After Aluminum, Stainless steel is the most commonly used, especially in areas of high hygienic requirements. Various projects that can be done with stainless steel include kitchenware, cutleries, accessories, and more. This metal supports all forms of marking such as engraving, etching, and even annealing. For this reason, it's very versatile and adaptive to whatever marking parameters it is subjected to without getting damaged. When engraved or etched, it can withstand the high temperature that accompanies the process. Yet, a great contrast is achieved when the marking is done.
Silver and Gold
When it comes to jewelry, these two precious metals definitely come to mind. They are quite soft and fragile, hence, they must be handled with care when laser marking. During marking, the top surface of silver is known to oxidize quickly while that of gold is more stable and this makes it easier to mark. With little laser power, you can anneal Gold with a good contrast. Due to the soft nature of these metals, engraving and etching might be harsh on them, so it's better to anneal. When you mark a surface by annealing, minimal material is taken off the material’s surface.
This is a lightweight alloy that has special usage in the aerospace, automotive and medical industries. It's combination of durability, strength, and lightweight makes it completely stand out. For the medical industry, the marking should be done in a way that it doesn't give room for contamination.
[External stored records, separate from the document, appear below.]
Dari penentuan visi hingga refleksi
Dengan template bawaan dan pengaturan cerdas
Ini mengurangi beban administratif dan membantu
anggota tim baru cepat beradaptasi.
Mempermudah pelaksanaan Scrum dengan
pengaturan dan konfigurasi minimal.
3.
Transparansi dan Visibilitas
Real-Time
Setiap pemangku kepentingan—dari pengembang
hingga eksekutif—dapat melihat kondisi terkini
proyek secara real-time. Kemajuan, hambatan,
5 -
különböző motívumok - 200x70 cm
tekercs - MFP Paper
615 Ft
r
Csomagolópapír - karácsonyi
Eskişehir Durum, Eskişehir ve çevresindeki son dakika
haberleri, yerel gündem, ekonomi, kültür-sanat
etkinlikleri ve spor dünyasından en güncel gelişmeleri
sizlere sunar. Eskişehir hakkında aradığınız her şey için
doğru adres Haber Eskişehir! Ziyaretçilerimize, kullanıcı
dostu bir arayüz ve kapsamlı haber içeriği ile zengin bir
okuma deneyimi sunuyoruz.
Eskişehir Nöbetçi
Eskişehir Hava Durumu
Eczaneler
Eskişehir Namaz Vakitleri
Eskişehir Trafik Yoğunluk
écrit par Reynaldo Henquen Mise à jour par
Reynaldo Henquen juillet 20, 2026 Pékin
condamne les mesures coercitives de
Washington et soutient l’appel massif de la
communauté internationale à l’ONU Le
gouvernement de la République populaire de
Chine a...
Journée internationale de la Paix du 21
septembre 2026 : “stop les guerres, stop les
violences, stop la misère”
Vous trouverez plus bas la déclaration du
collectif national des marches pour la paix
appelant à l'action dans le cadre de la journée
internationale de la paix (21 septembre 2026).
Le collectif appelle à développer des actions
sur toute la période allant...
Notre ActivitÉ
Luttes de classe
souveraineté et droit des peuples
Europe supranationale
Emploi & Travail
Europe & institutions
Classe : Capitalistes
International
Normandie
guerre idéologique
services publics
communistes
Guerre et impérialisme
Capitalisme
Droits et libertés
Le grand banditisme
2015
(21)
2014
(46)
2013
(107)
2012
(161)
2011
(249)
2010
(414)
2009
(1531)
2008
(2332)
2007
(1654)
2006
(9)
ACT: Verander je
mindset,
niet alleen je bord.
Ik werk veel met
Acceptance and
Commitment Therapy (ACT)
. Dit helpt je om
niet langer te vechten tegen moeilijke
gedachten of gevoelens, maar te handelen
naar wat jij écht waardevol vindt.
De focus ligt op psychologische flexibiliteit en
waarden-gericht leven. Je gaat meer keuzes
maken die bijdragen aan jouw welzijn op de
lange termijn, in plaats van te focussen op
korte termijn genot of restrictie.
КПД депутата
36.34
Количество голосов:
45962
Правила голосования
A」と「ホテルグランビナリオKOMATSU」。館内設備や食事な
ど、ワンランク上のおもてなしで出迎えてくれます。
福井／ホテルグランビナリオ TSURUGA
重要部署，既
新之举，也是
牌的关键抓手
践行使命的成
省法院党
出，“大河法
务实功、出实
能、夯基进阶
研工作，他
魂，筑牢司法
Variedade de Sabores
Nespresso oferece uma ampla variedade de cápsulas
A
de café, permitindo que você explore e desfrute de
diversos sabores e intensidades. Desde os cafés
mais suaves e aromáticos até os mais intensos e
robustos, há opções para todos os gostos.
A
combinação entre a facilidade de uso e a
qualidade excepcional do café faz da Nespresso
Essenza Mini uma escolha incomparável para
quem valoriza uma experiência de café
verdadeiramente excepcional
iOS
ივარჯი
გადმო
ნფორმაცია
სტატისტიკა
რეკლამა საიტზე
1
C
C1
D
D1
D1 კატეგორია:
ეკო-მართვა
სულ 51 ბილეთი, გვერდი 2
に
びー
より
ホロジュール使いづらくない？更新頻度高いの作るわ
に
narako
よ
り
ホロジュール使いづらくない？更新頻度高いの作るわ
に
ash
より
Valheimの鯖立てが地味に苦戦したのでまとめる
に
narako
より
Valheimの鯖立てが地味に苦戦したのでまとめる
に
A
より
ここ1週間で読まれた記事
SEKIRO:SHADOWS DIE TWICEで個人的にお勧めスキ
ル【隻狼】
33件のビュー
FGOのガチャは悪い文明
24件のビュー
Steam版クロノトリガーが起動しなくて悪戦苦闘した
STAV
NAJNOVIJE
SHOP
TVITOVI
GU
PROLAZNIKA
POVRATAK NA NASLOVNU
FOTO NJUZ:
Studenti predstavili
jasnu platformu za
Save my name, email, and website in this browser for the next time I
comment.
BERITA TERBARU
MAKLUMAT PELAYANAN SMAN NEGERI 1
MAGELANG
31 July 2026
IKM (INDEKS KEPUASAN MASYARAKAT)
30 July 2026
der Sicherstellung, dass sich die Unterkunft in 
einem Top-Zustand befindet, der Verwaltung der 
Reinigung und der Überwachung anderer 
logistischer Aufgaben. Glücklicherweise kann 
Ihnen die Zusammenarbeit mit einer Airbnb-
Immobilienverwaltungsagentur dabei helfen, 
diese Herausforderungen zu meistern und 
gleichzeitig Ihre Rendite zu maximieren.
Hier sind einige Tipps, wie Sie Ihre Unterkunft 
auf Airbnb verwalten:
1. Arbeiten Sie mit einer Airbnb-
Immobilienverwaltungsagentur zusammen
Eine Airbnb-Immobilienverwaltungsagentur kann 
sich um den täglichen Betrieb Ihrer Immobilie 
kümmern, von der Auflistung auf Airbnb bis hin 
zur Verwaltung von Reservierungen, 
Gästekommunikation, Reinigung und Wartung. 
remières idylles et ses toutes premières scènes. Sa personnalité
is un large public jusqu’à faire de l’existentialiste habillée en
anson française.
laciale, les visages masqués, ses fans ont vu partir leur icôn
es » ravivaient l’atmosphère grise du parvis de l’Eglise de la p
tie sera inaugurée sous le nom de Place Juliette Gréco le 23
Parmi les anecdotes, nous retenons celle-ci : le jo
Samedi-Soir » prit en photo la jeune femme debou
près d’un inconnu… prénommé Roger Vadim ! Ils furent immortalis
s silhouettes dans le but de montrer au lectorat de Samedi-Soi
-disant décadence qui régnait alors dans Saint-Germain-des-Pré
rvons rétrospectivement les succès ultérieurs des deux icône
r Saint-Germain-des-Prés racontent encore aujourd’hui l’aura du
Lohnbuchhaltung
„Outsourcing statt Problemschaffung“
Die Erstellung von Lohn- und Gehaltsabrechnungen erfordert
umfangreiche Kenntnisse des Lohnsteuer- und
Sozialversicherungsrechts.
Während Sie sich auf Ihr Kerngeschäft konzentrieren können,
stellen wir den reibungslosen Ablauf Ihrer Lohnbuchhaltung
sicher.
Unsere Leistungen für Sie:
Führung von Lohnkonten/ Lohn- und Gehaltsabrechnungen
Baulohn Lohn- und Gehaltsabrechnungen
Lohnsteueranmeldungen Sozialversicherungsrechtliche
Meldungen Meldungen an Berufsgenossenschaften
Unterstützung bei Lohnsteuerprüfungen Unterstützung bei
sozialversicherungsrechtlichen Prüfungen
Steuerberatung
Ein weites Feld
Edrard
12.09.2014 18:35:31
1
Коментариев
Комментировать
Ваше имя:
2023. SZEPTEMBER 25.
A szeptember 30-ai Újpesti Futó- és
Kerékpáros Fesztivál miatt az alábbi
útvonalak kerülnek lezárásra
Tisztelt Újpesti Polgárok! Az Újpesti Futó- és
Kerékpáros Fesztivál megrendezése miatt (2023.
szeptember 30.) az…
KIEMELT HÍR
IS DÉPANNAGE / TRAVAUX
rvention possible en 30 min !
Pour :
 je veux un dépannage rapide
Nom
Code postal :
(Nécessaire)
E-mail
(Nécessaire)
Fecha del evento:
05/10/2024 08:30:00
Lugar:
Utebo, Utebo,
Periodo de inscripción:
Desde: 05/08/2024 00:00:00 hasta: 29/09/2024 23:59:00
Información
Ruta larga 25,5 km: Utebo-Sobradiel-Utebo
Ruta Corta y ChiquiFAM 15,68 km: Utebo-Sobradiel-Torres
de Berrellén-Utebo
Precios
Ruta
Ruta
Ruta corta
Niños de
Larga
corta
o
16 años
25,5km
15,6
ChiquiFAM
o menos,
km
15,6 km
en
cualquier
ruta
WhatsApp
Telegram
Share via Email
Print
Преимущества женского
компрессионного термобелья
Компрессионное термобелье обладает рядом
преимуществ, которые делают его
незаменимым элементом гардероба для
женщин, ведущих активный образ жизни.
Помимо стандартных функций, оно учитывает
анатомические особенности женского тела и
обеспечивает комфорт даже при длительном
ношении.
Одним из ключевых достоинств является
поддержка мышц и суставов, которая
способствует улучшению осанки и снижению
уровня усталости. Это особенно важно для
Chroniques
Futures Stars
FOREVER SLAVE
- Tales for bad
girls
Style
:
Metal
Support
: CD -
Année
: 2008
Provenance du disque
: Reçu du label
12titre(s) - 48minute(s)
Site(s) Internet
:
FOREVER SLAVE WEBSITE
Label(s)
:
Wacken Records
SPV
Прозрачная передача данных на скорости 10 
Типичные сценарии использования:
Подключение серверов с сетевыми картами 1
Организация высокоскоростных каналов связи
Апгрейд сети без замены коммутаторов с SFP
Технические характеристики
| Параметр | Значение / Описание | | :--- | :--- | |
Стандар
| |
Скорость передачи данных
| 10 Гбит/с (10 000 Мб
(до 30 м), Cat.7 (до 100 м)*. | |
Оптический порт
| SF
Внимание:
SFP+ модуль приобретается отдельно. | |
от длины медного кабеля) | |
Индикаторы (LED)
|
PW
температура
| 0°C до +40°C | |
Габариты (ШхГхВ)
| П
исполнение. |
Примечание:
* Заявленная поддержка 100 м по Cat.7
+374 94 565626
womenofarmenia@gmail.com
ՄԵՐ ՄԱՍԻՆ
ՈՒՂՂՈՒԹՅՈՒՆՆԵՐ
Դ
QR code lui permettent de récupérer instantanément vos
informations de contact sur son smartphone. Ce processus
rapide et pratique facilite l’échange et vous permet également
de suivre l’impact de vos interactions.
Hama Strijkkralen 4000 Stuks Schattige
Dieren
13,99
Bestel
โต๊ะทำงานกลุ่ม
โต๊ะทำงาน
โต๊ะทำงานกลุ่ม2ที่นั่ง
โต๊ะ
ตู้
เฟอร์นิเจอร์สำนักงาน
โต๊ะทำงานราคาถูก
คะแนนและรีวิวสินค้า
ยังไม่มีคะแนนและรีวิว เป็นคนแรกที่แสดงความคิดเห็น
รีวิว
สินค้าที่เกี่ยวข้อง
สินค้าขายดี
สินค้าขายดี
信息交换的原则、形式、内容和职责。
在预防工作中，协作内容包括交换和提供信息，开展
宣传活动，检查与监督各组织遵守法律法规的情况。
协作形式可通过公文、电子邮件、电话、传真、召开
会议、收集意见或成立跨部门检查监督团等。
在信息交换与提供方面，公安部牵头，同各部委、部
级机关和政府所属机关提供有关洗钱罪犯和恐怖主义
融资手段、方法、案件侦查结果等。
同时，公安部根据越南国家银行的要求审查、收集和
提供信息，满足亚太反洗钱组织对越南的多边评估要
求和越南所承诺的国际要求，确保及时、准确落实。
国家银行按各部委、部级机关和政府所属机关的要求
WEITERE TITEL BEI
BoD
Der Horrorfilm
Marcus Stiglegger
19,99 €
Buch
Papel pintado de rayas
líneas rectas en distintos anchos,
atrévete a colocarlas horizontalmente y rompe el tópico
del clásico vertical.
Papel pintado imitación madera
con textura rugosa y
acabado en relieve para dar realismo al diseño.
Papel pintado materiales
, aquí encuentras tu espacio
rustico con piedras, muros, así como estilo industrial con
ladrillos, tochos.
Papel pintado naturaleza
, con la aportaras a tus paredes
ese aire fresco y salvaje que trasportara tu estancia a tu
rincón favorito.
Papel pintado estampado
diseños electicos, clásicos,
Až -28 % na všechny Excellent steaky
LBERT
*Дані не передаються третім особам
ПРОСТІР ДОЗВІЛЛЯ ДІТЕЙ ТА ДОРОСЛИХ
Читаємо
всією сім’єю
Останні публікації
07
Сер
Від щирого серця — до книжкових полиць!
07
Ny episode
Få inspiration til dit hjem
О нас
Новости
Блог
Engraving and etching is fine for medical purposes while annealing is perfect for aerospace purposes. This is because in the aerospace industry, the titanium parts are subjected to fatigue testing to ensure no compromise of the part when in service. For this reason, structural damage due to exposure to excessive heat during marking must be limited. This shows that Titanium must be carefully marked and attention should be paid to its specific area of application.
Tungsten and Carbide
One common property of this metal is that their hardness is second to diamond with a Mohs hardness of 9. Tungsten is naturally lighter in color than Carbide, hence, you should use a higher intensity fiber laser to mark your design. If possible, the marking should be an annealed one for proper contrasting. Area of application of these metals include cutting tools, abrasives, piercing tools and some kinds of jewelry.